*Stated exercise 1*. Pick out and copy every line in the records below that contains the word "blue".

*Page excerpt*.

◇ ◇ ◇ ◇ ◇

Create Enemies with AI

In this tutorial, we will add enemies with artificial intelligence to the dungeon crawler.

Create the enemy

For the enemies, we will just have a regular game object with a sprite attached. The enemies will be placed throughout the dungeon, and when the player gets close enough, the enemy will track and follow the player. If the enemy collides with the player, the player will take damage and lose health.

Let's start by creating an enemy object. Go into the 2d characters family folder, then the Sprites folder. We will use the Blue and Red Knights as enemies so open either of those sprite sheets to see all the individual sprites.

Then select the forward facing sprite and drag it into the Hierarchy Window to create a new game object that will be the enemy. Rename this to Red Knight or Blue Knight depending on which you chose and move it away from the player.



Now we need to give the enemy some AI so that it can track and follow the player.

On way to do this is to write a simple script that tells the enemy to move in a straight line towards the player position every frame. However the problem with this is that the enemy will only go in a straight line so it will be blocked by walls and not know how to walk around them.

Instead, we can use a pathfinding algorithm. This is just some code that will calculate a path to the player position, taking into account obstacles that are in the way. A common algorithm to do this in games is called the A* Pathfinding algorithm.

Understanding and writing the algorithm from scratch can be a bit complicated and is outside the scope of this course. Instead we will download a package that allows us to apply the A* algorithm to objects in Unity.

Go to arongranberg.com/astar/download to download the free Astar Pathfinding Project package by arongranberg. Once it is downloaded, you can double click on the download and it will automatically open in the package importer in the open Unity project.

Then you can just click Import to import the package into the dungeon crawler project.



Now the package is installed, we can use all of the scripts and components within it.

◇ ◇ ◇ ◇ ◇

*Recorded information*.

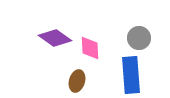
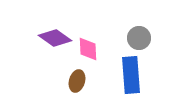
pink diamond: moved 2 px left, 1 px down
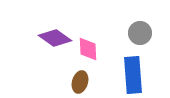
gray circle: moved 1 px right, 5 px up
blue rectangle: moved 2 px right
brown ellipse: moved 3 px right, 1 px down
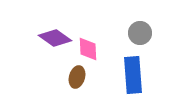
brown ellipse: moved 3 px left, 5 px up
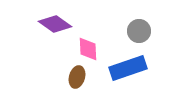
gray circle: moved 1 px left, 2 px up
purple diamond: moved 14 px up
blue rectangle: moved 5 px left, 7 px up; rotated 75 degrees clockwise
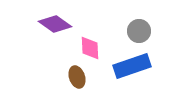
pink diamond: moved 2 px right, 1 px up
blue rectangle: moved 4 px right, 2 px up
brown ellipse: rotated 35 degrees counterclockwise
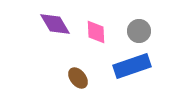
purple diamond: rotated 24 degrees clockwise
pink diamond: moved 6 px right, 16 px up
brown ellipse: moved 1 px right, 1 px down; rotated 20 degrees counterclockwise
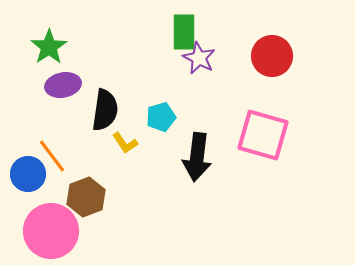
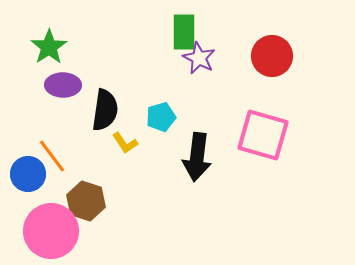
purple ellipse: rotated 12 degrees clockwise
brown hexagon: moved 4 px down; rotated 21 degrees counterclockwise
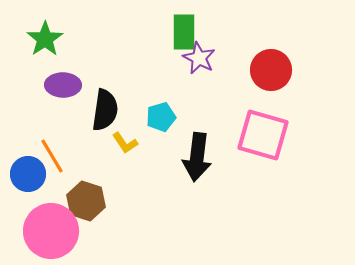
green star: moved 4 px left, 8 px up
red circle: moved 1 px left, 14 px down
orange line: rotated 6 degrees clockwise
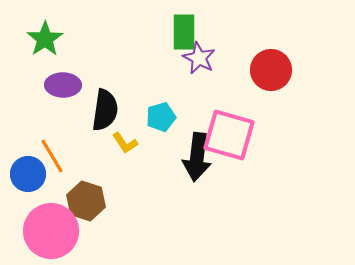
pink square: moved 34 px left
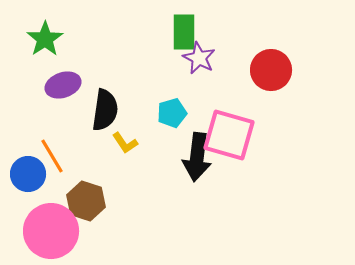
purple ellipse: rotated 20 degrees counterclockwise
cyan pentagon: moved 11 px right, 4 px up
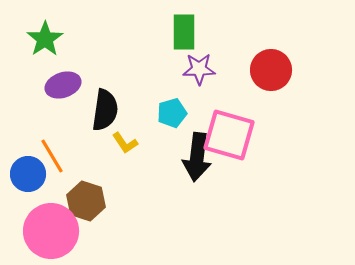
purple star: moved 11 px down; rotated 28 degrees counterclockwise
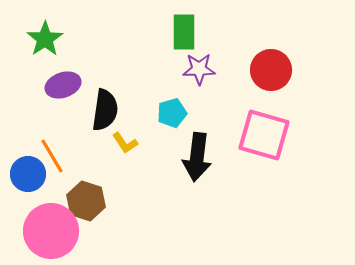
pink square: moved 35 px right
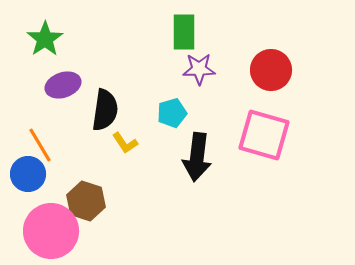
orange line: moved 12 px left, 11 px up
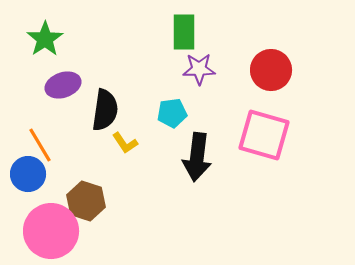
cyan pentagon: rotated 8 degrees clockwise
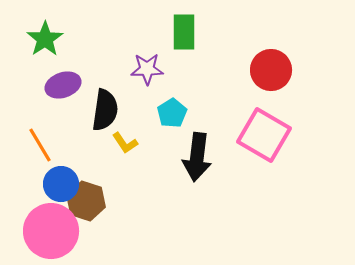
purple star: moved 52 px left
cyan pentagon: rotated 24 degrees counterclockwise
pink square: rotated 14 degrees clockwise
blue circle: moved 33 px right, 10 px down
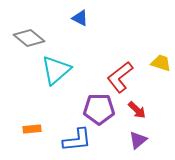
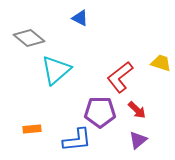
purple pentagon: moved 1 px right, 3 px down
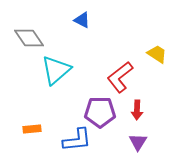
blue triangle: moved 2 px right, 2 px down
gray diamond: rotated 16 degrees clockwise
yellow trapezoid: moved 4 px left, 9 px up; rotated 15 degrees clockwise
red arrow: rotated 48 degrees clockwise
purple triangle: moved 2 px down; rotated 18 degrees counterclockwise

◇ ◇ ◇ ◇ ◇

*Stated exercise 2*. Please print the passage of the enemy AI tutorial above word for word, starting with "Instead, we can" and going on through "components within it.".

*Expected answer 1*.
blue rectangle: moved 2 px right
blue rectangle: moved 5 px left, 7 px up; rotated 75 degrees clockwise
blue rectangle: moved 4 px right, 2 px up
blue circle: moved 33 px right, 10 px down
blue triangle: moved 2 px right, 2 px down

*Expected answer 2*.
Instead, we can use a pathfinding algorithm. This is just some code that will calculate a path to the player position, taking into account obstacles that are in the way. A common algorithm to do this in games is called the A* Pathfinding algorithm.

Understanding and writing the algorithm from scratch can be a bit complicated and is outside the scope of this course. Instead we will download a package that allows us to apply the A* algorithm to objects in Unity.

Go to arongranberg.com/astar/download to download the free Astar Pathfinding Project package by arongranberg. Once it is downloaded, you can double click on the download and it will automatically open in the package importer in the open Unity project.

Then you can just click Import to import the package into the dungeon crawler project.



Now the package is installed, we can use all of the scripts and components within it.